I watched very little of it, but I think Ezra Klein’s assessment sums up the opinions of the blogosphere rather tidily:
This is a pretty traditional debate performance for Obama. Strong on substance. Few mistakes. Little in the way of killer instinct or decapitating lines. McCain, by contrast, is offering an uncommonly strong performance powered, as far as I can tell, by his raging contempt for Obama. He won’t look at him. He’s using “what Senator Obama doesn’t understand” the way Joe Biden uses “ladies and gentlemen.” His constant refrain is the places he’s visited, leaders he’s befriended, aging advisers and presidents he’s known. Obama is conveying the fact that he thinks McCain wrong. But McCain is conveying the fact that he thinks Obama an unprepared lightweight. One of these is a stronger claim than the other.
Obama is without question the more appealing fellow on a stage: he has a commanding presence, an engaging smile, a great voice for the thing. He makes things seem more substantive just by talking about them (where the same lines repeated by, say, John Kerry would seem limp and trite). He’s also fantastic when it comes to changing the subject – he can easily glide from a tough topical question to a series of vague and nice sounding policies (hence Lehrer’s frustration at points tonight). But he also has the smart professor’s disease of talking long and being a poor self-editor, thinking that using a string of numbers is an argument, and generally sounding like he loves the way he talks. This makes him ideal for a campus debate, or excellent in a venue where his opponent is restrained (see: Clinton, Hillary), but poor in a situation where the other debater comes to the forum carrying a lead pipe in his craggy old hands.
McCain is used to the dueling of the Senate floor – he’s a poor speaker generally, not an inspirational vocalist, and a reader and a narrator as opposed to an elucidator of things. Where Obama can make any muddle seem appealing, McCain is oftentimes forced to either skip the muddle or get bogged down in it and lose the audience. McCain won very few of the debates during the GOP primary, and when he did win, he often seemed like a mean old man berating students for being idiots. But he does have his moments, and when he gets a good clip going, McCain ceases to seem mean, and instead comes across as a supporting character in a David Mamet screenplay, smiling jubilantly as he brings that pipe down.

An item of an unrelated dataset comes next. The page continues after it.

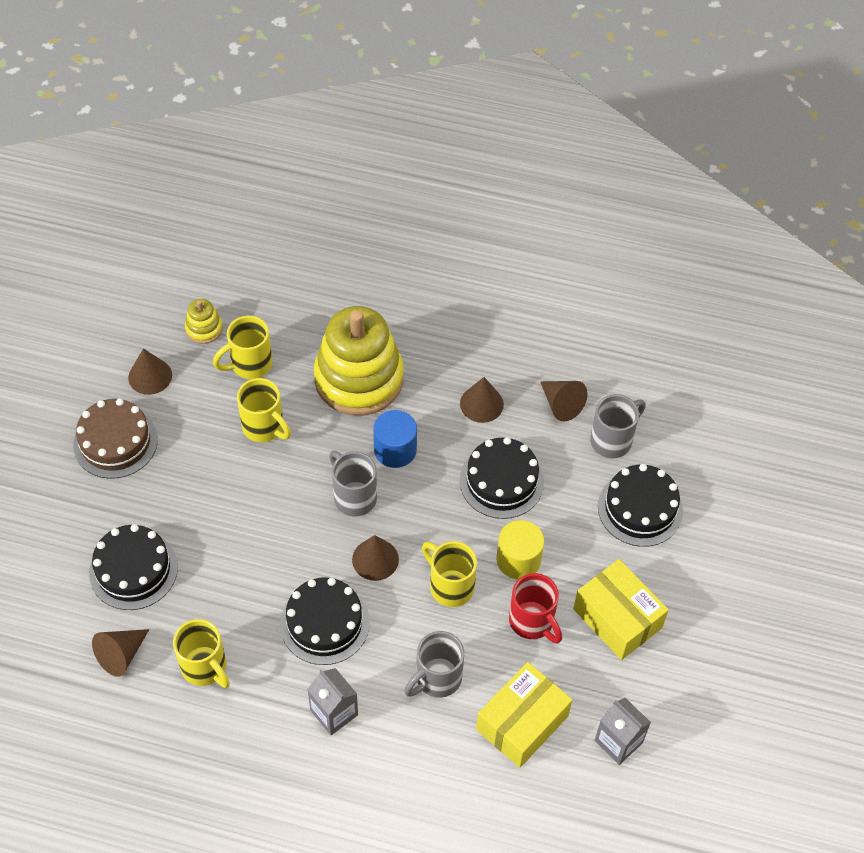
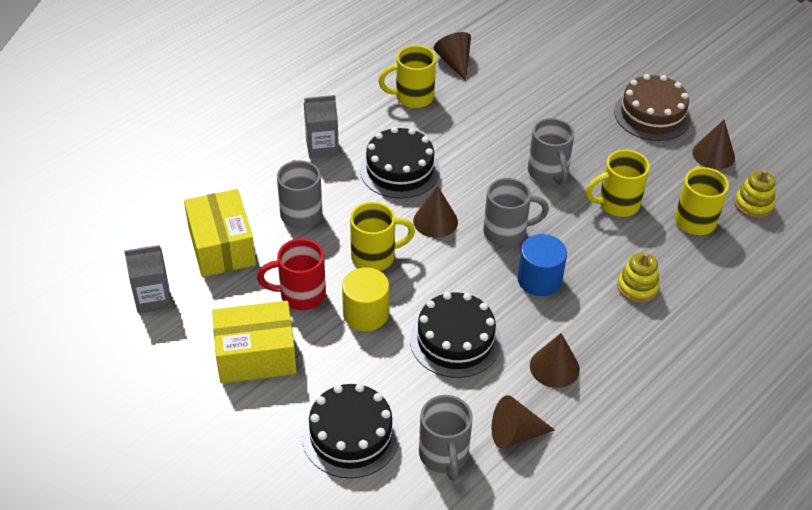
camera: 120 degrees right, 10 degrees down
(133, 570) = (522, 88): black cake -> none
(254, 496) = (548, 173): none -> grey mug
(359, 379) = (637, 287): yellow stacking toy -> yellow stacking toy, size x0.42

In this situation, with this opponent in the arena, McCain seems rejuvenated. Where Obama is young and smart, McCain is old and forceful. Even his smile is wartorn and uneven next to Obama’s gleam and Denzel Washington-like symmetry, but the unevenness gives him a certain grace. McCain is the known quantity on stage, and he has nothing to prove; most of Obama’s slights about him being Bush 3.0 just don’t sell, because his brand is so well-defined already. This gives him a slight advantage, as Klein notes – Obama has to come to these debates to close the deal, to sell himself as the next President, to convince the last waverers not to jump over to the other side in a time of uncertainty. McCain, on the other hand, just needs to convince people that Obama is unready to lead, a gamble in a dangerous time, a guy who’s better suited for the celebrity circuit than the Oval Office.
There’s something oddly amusing about these seeing these two very odd characters go at it. Neither of them really know anything about the biggest issue in this election, the economy – one’s a soldier, one’s a lawyer. McCain is the more emotional of the two, more inclined to act on gut instinct and passion, while under Obama’s soft exterior is a more calculating and capable politician. Four years ago, one never would’ve predicted that either of these men would end up on this stage.
Now we’re stuck with them, and there’s nothing else for it. So let’s hope they’ll still take paper money for popcorn at the next one.